* Information provided
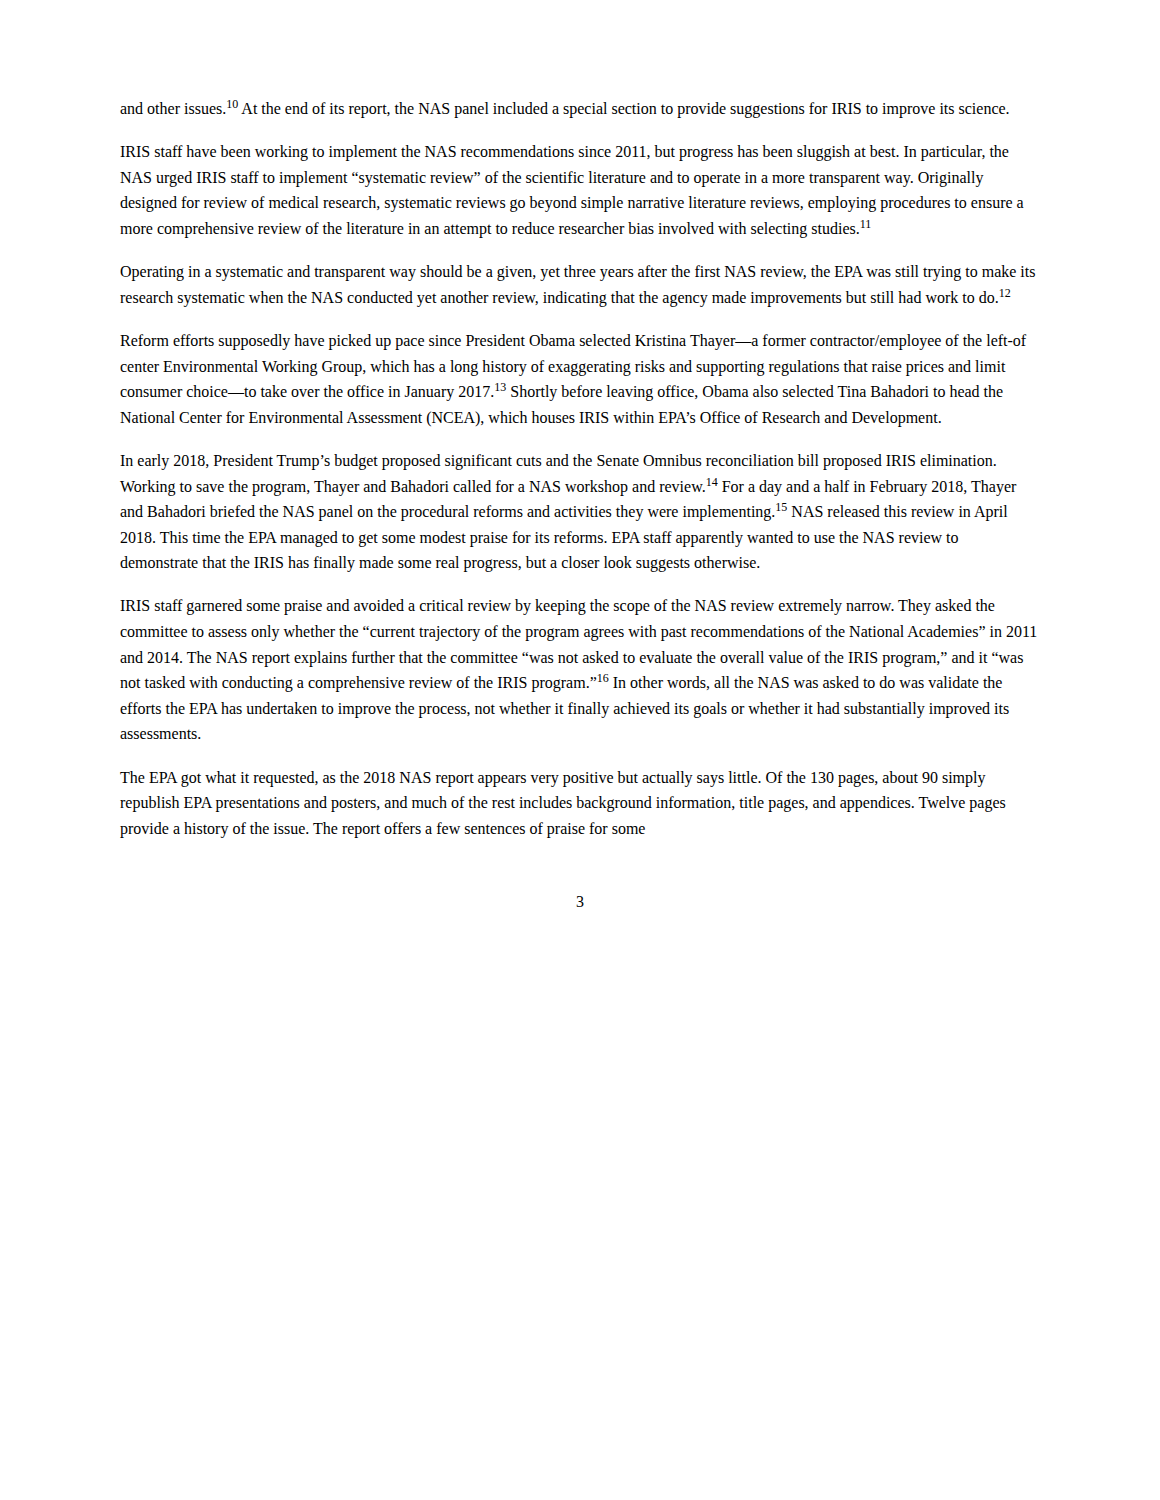and other issues.10 At the end of its report, the NAS panel included a special section to provide suggestions for IRIS to improve its science.
IRIS staff have been working to implement the NAS recommendations since 2011, but progress has been sluggish at best. In particular, the NAS urged IRIS staff to implement “systematic review” of the scientific literature and to operate in a more transparent way. Originally designed for review of medical research, systematic reviews go beyond simple narrative literature reviews, employing procedures to ensure a more comprehensive review of the literature in an attempt to reduce researcher bias involved with selecting studies.11
Operating in a systematic and transparent way should be a given, yet three years after the first NAS review, the EPA was still trying to make its research systematic when the NAS conducted yet another review, indicating that the agency made improvements but still had work to do.12
Reform efforts supposedly have picked up pace since President Obama selected Kristina Thayer—a former contractor/employee of the left-of center Environmental Working Group, which has a long history of exaggerating risks and supporting regulations that raise prices and limit consumer choice—to take over the office in January 2017.13 Shortly before leaving office, Obama also selected Tina Bahadori to head the National Center for Environmental Assessment (NCEA), which houses IRIS within EPA’s Office of Research and Development.
In early 2018, President Trump’s budget proposed significant cuts and the Senate Omnibus reconciliation bill proposed IRIS elimination. Working to save the program, Thayer and Bahadori called for a NAS workshop and review.14 For a day and a half in February 2018, Thayer and Bahadori briefed the NAS panel on the procedural reforms and activities they were implementing.15 NAS released this review in April 2018. This time the EPA managed to get some modest praise for its reforms. EPA staff apparently wanted to use the NAS review to demonstrate that the IRIS has finally made some real progress, but a closer look suggests otherwise.
IRIS staff garnered some praise and avoided a critical review by keeping the scope of the NAS review extremely narrow. They asked the committee to assess only whether the “current trajectory of the program agrees with past recommendations of the National Academies” in 2011 and 2014. The NAS report explains further that the committee “was not asked to evaluate the overall value of the IRIS program,” and it “was not tasked with conducting a comprehensive review of the IRIS program.”16 In other words, all the NAS was asked to do was validate the efforts the EPA has undertaken to improve the process, not whether it finally achieved its goals or whether it had substantially improved its assessments.
The EPA got what it requested, as the 2018 NAS report appears very positive but actually says little. Of the 130 pages, about 90 simply republish EPA presentations and posters, and much of the rest includes background information, title pages, and appendices. Twelve pages provide a history of the issue. The report offers a few sentences of praise for some
3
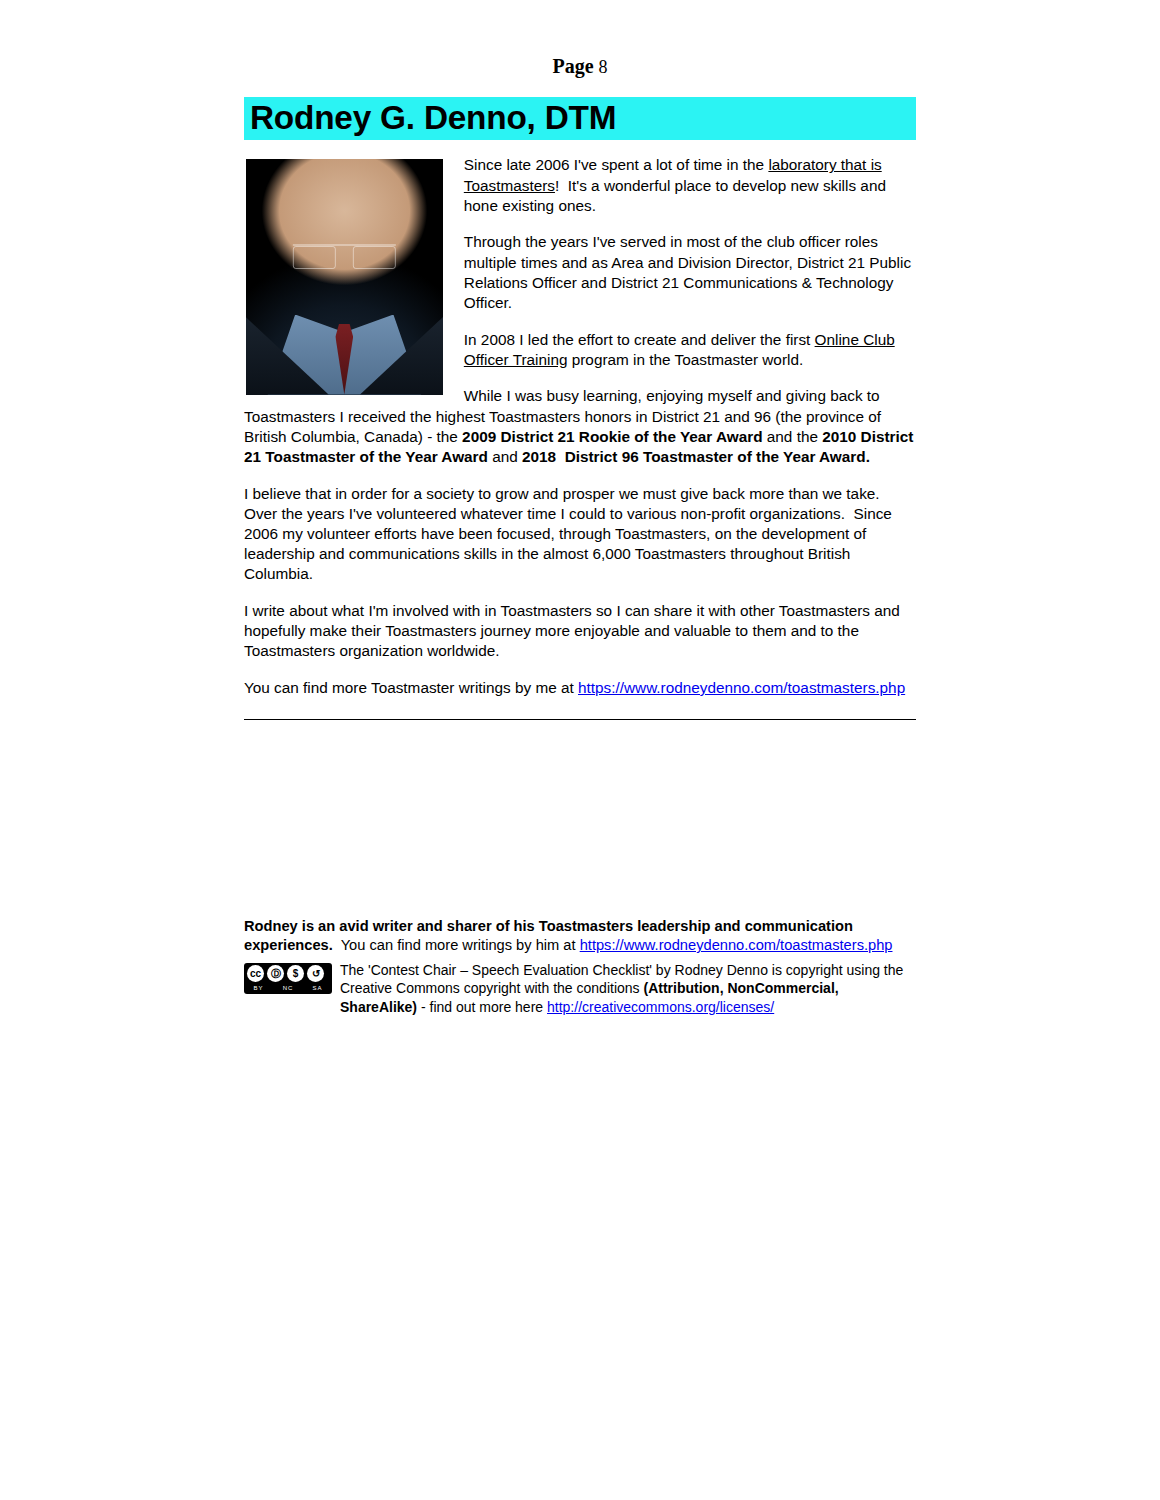Page 8
Rodney G. Denno, DTM
Since late 2006 I've spent a lot of time in the laboratory that is Toastmasters! It's a wonderful place to develop new skills and hone existing ones.
Through the years I've served in most of the club officer roles multiple times and as Area and Division Director, District 21 Public Relations Officer and District 21 Communications & Technology Officer.
In 2008 I led the effort to create and deliver the first Online Club Officer Training program in the Toastmaster world.
While I was busy learning, enjoying myself and giving back to Toastmasters I received the highest Toastmasters honors in District 21 and 96 (the province of British Columbia, Canada) - the 2009 District 21 Rookie of the Year Award and the 2010 District 21 Toastmaster of the Year Award and 2018 District 96 Toastmaster of the Year Award.
I believe that in order for a society to grow and prosper we must give back more than we take. Over the years I've volunteered whatever time I could to various non-profit organizations. Since 2006 my volunteer efforts have been focused, through Toastmasters, on the development of leadership and communications skills in the almost 6,000 Toastmasters throughout British Columbia.
I write about what I'm involved with in Toastmasters so I can share it with other Toastmasters and hopefully make their Toastmasters journey more enjoyable and valuable to them and to the Toastmasters organization worldwide.
You can find more Toastmaster writings by me at https://www.rodneydenno.com/toastmasters.php
Rodney is an avid writer and sharer of his Toastmasters leadership and communication experiences. You can find more writings by him at https://www.rodneydenno.com/toastmasters.php
cc Ⓓ $ ↺
BY NC SA
The 'Contest Chair – Speech Evaluation Checklist' by Rodney Denno is copyright using the Creative Commons copyright with the conditions (Attribution, NonCommercial, ShareAlike) - find out more here http://creativecommons.org/licenses/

* Work task
One exact copy of the data, no pictures: write it out line for line.

* Task output
and other issues.10 At the end of its report, the NAS panel included a special section to provide suggestions for IRIS to improve its science.
IRIS staff have been working to implement the NAS recommendations since 2011, but progress has been sluggish at best. In particular, the NAS urged IRIS staff to implement “systematic review” of the scientific literature and to operate in a more transparent way. Originally designed for review of medical research, systematic reviews go beyond simple narrative literature reviews, employing procedures to ensure a more comprehensive review of the literature in an attempt to reduce researcher bias involved with selecting studies.11
Operating in a systematic and transparent way should be a given, yet three years after the first NAS review, the EPA was still trying to make its research systematic when the NAS conducted yet another review, indicating that the agency made improvements but still had work to do.12
Reform efforts supposedly have picked up pace since President Obama selected Kristina Thayer—a former contractor/employee of the left-of center Environmental Working Group, which has a long history of exaggerating risks and supporting regulations that raise prices and limit consumer choice—to take over the office in January 2017.13 Shortly before leaving office, Obama also selected Tina Bahadori to head the National Center for Environmental Assessment (NCEA), which houses IRIS within EPA’s Office of Research and Development.
In early 2018, President Trump’s budget proposed significant cuts and the Senate Omnibus reconciliation bill proposed IRIS elimination. Working to save the program, Thayer and Bahadori called for a NAS workshop and review.14 For a day and a half in February 2018, Thayer and Bahadori briefed the NAS panel on the procedural reforms and activities they were implementing.15 NAS released this review in April 2018. This time the EPA managed to get some modest praise for its reforms. EPA staff apparently wanted to use the NAS review to demonstrate that the IRIS has finally made some real progress, but a closer look suggests otherwise.
IRIS staff garnered some praise and avoided a critical review by keeping the scope of the NAS review extremely narrow. They asked the committee to assess only whether the “current trajectory of the program agrees with past recommendations of the National Academies” in 2011 and 2014. The NAS report explains further that the committee “was not asked to evaluate the overall value of the IRIS program,” and it “was not tasked with conducting a comprehensive review of the IRIS program.”16 In other words, all the NAS was asked to do was validate the efforts the EPA has undertaken to improve the process, not whether it finally achieved its goals or whether it had substantially improved its assessments.
The EPA got what it requested, as the 2018 NAS report appears very positive but actually says little. Of the 130 pages, about 90 simply republish EPA presentations and posters, and much of the rest includes background information, title pages, and appendices. Twelve pages provide a history of the issue. The report offers a few sentences of praise for some
3
Page 8
Rodney G. Denno, DTM
Since late 2006 I've spent a lot of time in the laboratory that is Toastmasters! It's a wonderful place to develop new skills and hone existing ones.
Through the years I've served in most of the club officer roles multiple times and as Area and Division Director, District 21 Public Relations Officer and District 21 Communications & Technology Officer.
In 2008 I led the effort to create and deliver the first Online Club Officer Training program in the Toastmaster world.
While I was busy learning, enjoying myself and giving back to Toastmasters I received the highest Toastmasters honors in District 21 and 96 (the province of British Columbia, Canada) - the 2009 District 21 Rookie of the Year Award and the 2010 District 21 Toastmaster of the Year Award and 2018 District 96 Toastmaster of the Year Award.
I believe that in order for a society to grow and prosper we must give back more than we take. Over the years I've volunteered whatever time I could to various non-profit organizations. Since 2006 my volunteer efforts have been focused, through Toastmasters, on the development of leadership and communications skills in the almost 6,000 Toastmasters throughout British Columbia.
I write about what I'm involved with in Toastmasters so I can share it with other Toastmasters and hopefully make their Toastmasters journey more enjoyable and valuable to them and to the Toastmasters organization worldwide.
You can find more Toastmaster writings by me at https://www.rodneydenno.com/toastmasters.php
Rodney is an avid writer and sharer of his Toastmasters leadership and communication experiences. You can find more writings by him at https://www.rodneydenno.com/toastmasters.php
cc Ⓓ $ ↺
BY NC SA
The 'Contest Chair – Speech Evaluation Checklist' by Rodney Denno is copyright using the Creative Commons copyright with the conditions (Attribution, NonCommercial, ShareAlike) - find out more here http://creativecommons.org/licenses/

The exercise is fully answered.